[Data records]
↓↓↓

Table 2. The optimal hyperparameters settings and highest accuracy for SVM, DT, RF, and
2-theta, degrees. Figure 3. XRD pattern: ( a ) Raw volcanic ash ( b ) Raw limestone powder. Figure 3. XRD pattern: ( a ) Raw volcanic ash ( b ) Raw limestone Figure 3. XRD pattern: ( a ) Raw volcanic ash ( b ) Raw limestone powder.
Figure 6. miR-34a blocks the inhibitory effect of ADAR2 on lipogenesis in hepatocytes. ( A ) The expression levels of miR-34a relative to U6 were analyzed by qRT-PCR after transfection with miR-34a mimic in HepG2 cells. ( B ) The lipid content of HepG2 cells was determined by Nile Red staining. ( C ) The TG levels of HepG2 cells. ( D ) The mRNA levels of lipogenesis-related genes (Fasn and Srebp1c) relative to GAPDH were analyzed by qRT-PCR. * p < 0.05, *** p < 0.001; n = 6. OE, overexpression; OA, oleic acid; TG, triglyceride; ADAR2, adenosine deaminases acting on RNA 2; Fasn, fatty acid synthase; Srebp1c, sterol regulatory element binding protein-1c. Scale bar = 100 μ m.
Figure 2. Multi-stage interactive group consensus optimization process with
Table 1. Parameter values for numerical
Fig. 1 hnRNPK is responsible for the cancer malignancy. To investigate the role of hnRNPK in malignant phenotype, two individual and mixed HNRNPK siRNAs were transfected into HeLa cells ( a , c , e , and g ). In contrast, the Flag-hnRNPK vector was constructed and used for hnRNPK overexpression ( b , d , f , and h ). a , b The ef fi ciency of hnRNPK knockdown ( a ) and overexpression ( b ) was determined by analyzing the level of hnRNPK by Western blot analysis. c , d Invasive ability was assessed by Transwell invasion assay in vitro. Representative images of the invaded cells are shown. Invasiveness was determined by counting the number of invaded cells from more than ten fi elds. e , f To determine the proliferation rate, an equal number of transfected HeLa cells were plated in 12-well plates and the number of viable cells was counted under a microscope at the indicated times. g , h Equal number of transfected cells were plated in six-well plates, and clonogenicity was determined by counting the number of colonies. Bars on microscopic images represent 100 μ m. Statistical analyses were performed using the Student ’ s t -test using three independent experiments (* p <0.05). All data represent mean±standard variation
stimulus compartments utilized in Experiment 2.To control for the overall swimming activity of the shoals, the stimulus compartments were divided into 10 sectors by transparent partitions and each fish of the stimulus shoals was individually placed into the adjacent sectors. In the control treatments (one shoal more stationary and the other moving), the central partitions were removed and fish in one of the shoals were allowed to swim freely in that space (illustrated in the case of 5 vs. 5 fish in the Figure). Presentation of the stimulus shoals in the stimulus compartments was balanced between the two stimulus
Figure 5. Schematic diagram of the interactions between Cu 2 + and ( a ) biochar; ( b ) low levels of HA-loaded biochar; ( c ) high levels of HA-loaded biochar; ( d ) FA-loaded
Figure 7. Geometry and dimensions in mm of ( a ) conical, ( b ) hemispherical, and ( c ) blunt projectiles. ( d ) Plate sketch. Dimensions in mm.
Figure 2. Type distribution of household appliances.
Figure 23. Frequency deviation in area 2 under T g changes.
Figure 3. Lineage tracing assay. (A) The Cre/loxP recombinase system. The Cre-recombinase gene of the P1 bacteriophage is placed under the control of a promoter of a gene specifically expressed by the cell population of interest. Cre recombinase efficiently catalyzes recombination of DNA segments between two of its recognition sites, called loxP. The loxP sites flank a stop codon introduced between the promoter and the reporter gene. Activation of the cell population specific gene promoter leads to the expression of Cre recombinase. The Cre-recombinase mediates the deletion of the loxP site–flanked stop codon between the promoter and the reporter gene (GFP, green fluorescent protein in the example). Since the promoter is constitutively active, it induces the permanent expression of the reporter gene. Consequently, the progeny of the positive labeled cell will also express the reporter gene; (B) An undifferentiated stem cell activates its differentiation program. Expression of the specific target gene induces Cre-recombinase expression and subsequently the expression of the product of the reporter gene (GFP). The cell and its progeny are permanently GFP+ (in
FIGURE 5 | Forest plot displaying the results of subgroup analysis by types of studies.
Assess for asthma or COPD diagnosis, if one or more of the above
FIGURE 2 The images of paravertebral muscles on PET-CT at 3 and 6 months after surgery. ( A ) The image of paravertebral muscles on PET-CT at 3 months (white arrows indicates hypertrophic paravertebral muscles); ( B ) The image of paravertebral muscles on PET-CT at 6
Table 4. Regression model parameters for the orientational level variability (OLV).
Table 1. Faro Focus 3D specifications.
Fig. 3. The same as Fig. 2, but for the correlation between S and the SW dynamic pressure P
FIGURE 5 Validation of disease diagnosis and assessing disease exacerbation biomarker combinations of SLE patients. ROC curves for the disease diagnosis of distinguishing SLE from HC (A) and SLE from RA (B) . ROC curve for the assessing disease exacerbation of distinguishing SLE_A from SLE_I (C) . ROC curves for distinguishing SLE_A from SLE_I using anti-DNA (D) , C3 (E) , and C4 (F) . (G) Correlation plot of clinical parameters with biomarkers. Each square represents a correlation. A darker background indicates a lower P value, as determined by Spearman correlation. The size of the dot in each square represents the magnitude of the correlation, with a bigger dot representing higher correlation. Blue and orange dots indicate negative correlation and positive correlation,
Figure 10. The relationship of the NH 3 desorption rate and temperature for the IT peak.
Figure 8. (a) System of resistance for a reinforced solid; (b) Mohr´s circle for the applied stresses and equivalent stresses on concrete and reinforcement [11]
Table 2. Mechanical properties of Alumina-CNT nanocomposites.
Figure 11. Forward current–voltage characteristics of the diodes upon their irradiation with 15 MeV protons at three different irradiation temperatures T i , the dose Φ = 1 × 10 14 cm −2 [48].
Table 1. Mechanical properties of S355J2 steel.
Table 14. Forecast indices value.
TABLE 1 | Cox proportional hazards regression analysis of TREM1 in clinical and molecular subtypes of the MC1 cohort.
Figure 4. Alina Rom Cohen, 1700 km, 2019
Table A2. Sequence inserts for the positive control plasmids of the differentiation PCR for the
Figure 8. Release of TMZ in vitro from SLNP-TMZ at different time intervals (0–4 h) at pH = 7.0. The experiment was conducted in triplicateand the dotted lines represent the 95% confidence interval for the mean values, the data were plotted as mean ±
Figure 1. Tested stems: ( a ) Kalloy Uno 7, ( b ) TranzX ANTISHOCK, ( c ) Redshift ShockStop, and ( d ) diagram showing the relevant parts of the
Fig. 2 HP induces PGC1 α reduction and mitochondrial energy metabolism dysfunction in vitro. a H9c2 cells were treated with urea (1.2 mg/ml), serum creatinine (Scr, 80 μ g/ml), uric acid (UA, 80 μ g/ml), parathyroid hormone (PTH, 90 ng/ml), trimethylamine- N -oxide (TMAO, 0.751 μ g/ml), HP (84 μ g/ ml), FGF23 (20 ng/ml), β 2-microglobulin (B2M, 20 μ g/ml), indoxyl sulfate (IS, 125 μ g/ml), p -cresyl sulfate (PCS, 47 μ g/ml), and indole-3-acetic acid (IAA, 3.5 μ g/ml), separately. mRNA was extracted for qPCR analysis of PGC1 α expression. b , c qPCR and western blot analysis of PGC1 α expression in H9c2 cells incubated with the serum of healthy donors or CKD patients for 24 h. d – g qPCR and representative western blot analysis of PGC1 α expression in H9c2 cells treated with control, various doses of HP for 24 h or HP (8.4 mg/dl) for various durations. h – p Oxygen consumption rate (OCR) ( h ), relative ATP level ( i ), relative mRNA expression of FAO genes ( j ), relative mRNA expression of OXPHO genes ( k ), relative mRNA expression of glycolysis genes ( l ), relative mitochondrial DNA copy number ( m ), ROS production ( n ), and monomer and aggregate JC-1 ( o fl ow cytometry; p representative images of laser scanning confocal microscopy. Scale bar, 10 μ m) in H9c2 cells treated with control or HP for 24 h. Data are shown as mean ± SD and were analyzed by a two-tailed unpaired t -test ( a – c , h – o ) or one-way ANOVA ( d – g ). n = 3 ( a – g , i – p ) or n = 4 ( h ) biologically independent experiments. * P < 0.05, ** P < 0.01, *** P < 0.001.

↑↑↑

• **THE TASK**
Taking the records above, retype every line from the one with "Figure 7. Geometry" down to the one with "Figure 23. Frequency", exactly and with nothing else.

• **EXERCISE RESULT**
Figure 7. Geometry and dimensions in mm of ( a ) conical, ( b ) hemispherical, and ( c ) blunt projectiles. ( d ) Plate sketch. Dimensions in mm.
Figure 2. Type distribution of household appliances.
Figure 23. Frequency deviation in area 2 under T g changes.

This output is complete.